EUROPE: How can we save our economy?
AMERICA: What color is this dress?!
I feel like I’m finally ready to be a dad. Can’t wait to tell my kids.
The best ways to spell the name Sean: 1. Sean 2. Shawn 3. Shaun 4. Chone 5. Shnzzang 6. Beans! 7. Ulurion 8. Shon?
[the city, seeing a marching band]
DAD: Son when you grow up, would you be the savior of the broken, the beaten and the damned?
ME: i’m 6
“I bring you news from the front, m’lord. Food bowls are empty, litter boxes are full, and the natives are getting restless.”
1. Ghosts are see-through
2. Windows are see-through
3. Ghosts are windows
My kids are running around the house with animal plushies and figurines making the wildest noises, and when I asked what they were playing, they said, “RABIES.” Oh, okay.
I dated my financial advisor for like a year but I lost interest.
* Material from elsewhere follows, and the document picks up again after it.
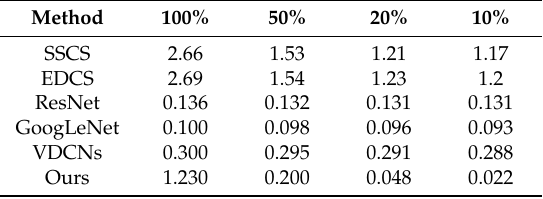
Table 8. Comparison of average runtime per image on Dataset 2 under different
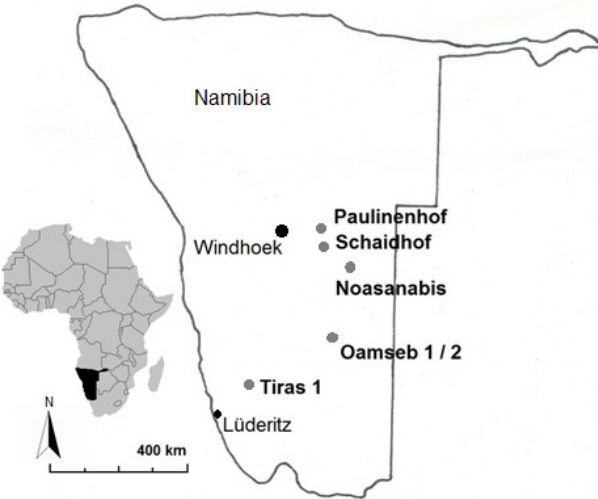
Fig 1. Map of the six sampling sites in Namibia. One sampling site (plot) represents one community with one ha in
Girlfriends are always complaining, you don’t remember this, you don’t remember that!!
Well we are men, not memory foam!
#mattressjokes
Suck it losers, I just bought an autographed picture of Jesus for two grand.
the short answer to this question
If I was a ghost, pottery wouldn’t be the first thing I do.
I photoshopped myself into a photo booth strip a coworker had on her desk and replaced it. And now we wait…
Call me a traditionalist, but I prefer my cranberry in its natural state, in the shape a of a can of dog food.
A fight or flight situation.
Like when you go to pick up your kid and the teacher’s walking towards you with “the look” on her face.
Weirdos gonna weird.
[commercial for IKEA]
Are you easily frustrated? Want to find out?
Women think all the scars on my arms makes me look tough. They don’t know the truth that they’re from reaching into vending machines
Something we don’t talk about enough re: climate change is that it will eventually get so hot that the goth lifestyle will become unsustainable, which means humanity’s most precious resource- hot goth chicks- will be extinct by 2040
To me the most romantic part about having a crush on someone is when instead of just telling them, your anxiety just makes you act increasingly more unhinged in conversation until you both hate you 🥰🥰🥰
professor x: whats your superpower
ostrich: i lay big egg
professor x [telepathically to xmen]: i can save us money on breakfast
ostrich [telepathically]: egg no for sale
When dogs suddenly stop licking themselves and stare into the distance, they’re thinking, “Shit. Did I leave the iron on?”
My 2yo was concerned about a bruise on his knee so I said “don’t worry it will go away soon” and he earnestly asked “where will it go? in the bin?”
Me: You’re supposed to be taking a nap
4-year-old: I am
Me: Then why are you standing here?
4-year-old:
Me:
4-year-old: This is a dream
HER: what do u do for fun?
ME:*thinks about how i break into homes to pet cats* i guess u could say i commit petty crimes
Be the reason your therapist reevaluates their entire career.
I’ve decided today I’m following the lead of my 2 yr old and I’m just gonna close my eyes so no one can see me.